[[ Data, beginning ]]
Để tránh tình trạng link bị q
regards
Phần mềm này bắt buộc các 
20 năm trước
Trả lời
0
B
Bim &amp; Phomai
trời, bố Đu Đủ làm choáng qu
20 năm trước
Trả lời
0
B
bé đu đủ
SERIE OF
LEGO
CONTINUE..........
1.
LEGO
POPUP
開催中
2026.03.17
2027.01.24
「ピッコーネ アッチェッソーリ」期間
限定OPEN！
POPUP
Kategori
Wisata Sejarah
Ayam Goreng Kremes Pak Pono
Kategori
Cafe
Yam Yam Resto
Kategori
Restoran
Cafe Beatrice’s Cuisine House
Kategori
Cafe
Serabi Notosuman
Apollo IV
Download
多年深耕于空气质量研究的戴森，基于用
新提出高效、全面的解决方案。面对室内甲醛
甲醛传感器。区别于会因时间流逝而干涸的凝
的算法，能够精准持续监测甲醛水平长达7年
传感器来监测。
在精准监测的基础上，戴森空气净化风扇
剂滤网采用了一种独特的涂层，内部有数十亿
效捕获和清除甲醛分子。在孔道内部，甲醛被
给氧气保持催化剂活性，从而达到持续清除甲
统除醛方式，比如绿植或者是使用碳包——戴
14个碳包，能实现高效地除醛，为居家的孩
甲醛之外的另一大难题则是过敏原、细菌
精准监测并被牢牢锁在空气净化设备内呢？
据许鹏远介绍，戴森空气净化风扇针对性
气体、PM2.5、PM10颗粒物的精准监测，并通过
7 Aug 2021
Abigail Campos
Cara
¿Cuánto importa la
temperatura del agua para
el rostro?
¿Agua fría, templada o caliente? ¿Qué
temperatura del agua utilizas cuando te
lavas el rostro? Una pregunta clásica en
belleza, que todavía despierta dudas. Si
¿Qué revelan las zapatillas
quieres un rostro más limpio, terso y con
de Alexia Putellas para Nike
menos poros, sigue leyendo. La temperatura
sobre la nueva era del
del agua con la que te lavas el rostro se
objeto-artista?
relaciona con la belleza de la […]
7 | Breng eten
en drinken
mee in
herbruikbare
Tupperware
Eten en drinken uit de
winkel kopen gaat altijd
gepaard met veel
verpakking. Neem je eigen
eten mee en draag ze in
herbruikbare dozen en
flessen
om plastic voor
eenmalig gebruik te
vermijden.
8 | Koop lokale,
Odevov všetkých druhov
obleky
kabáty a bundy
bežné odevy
[[ Data, end ]]
■ Instructions for the task: Copy out each line of the entries that holds "belleza".

■ Answer for this exercise:
belleza, que todavía despierta dudas. Si
relaciona con la belleza de la […]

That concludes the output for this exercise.